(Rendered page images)
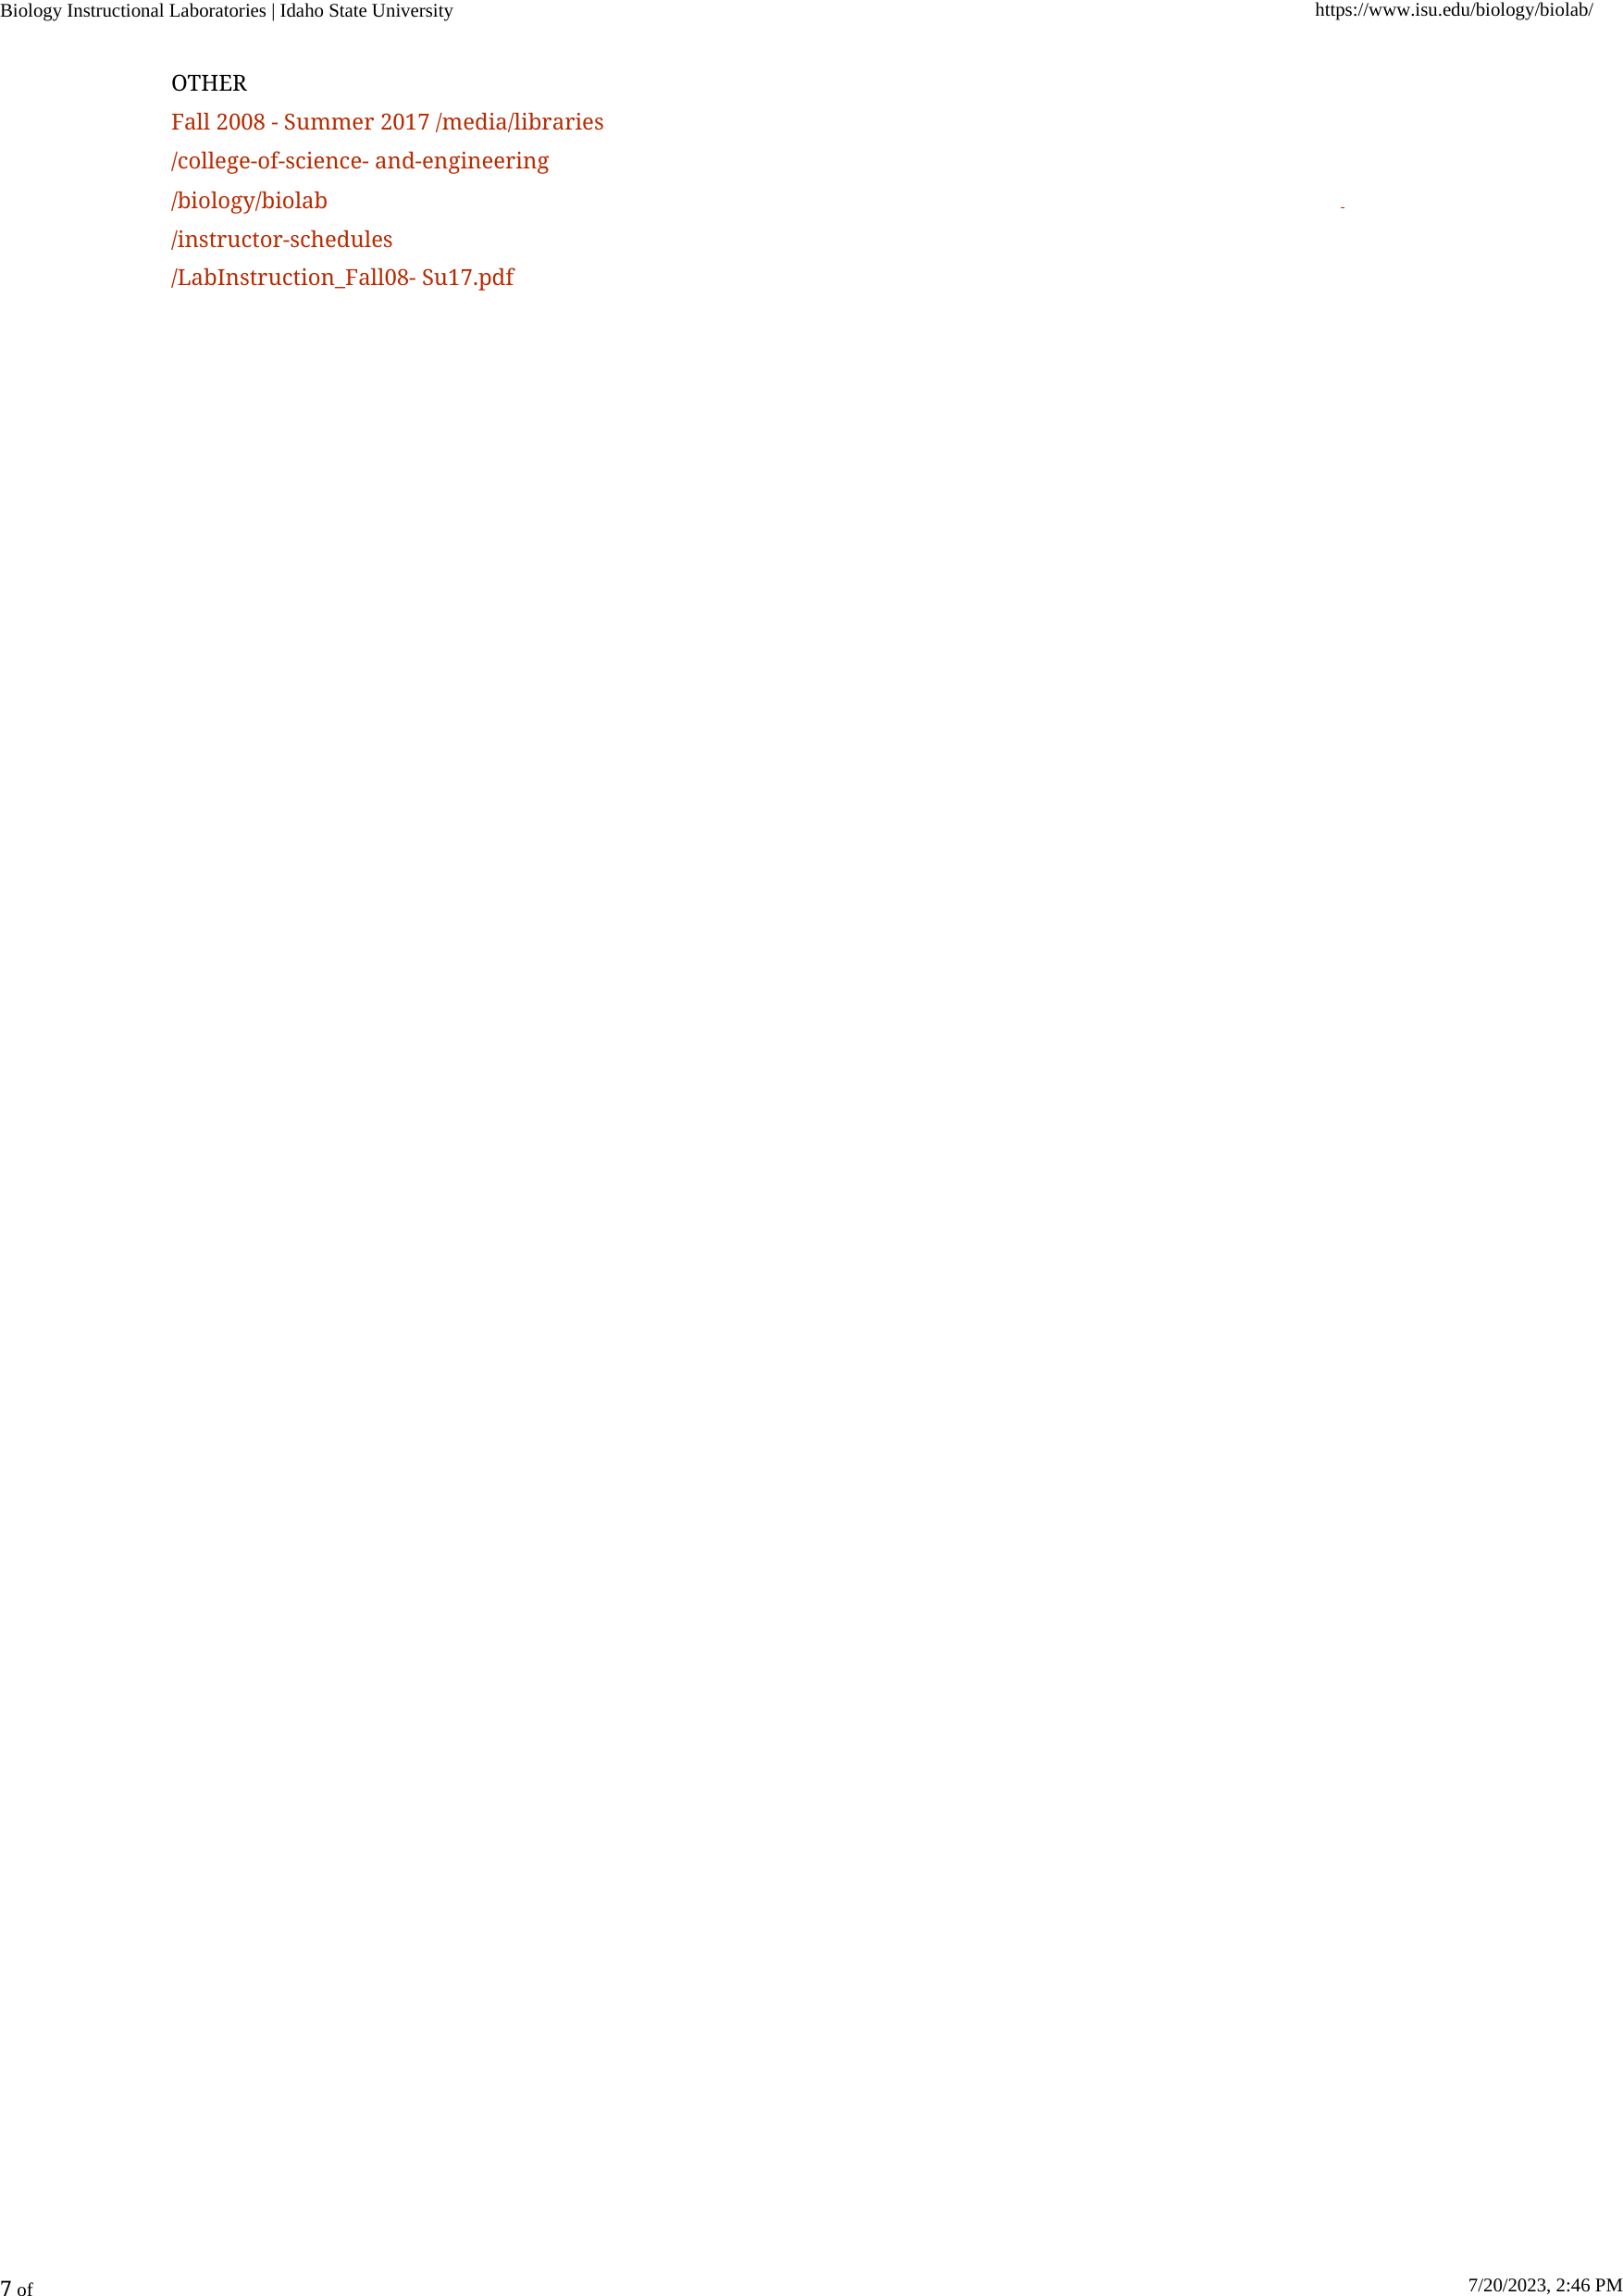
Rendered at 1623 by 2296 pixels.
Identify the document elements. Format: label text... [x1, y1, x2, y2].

text OTHER [171, 68, 704, 98]
text /instructor-schedules [171, 223, 704, 254]
text /LabInstruction_Fall08- Su17.pdf [171, 262, 648, 292]
text /college-of-science- and-engineering [171, 145, 595, 176]
text /biology/biolab [171, 185, 704, 216]
text Fall 2008 - Summer 2017 /media/libraries [171, 105, 618, 136]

#### Problem details:
Beginning at the line where "Identify the document" appears, extract each line through the end of the data above; keep them exact and include nothing else.

#### Solved problem:
Identify the document elements. Format: label text... [x1, y1, x2, y2].

text OTHER [171, 68, 704, 98]
text /instructor-schedules [171, 223, 704, 254]
text /LabInstruction_Fall08- Su17.pdf [171, 262, 648, 292]
text /college-of-science- and-engineering [171, 145, 595, 176]
text /biology/biolab [171, 185, 704, 216]
text Fall 2008 - Summer 2017 /media/libraries [171, 105, 618, 136]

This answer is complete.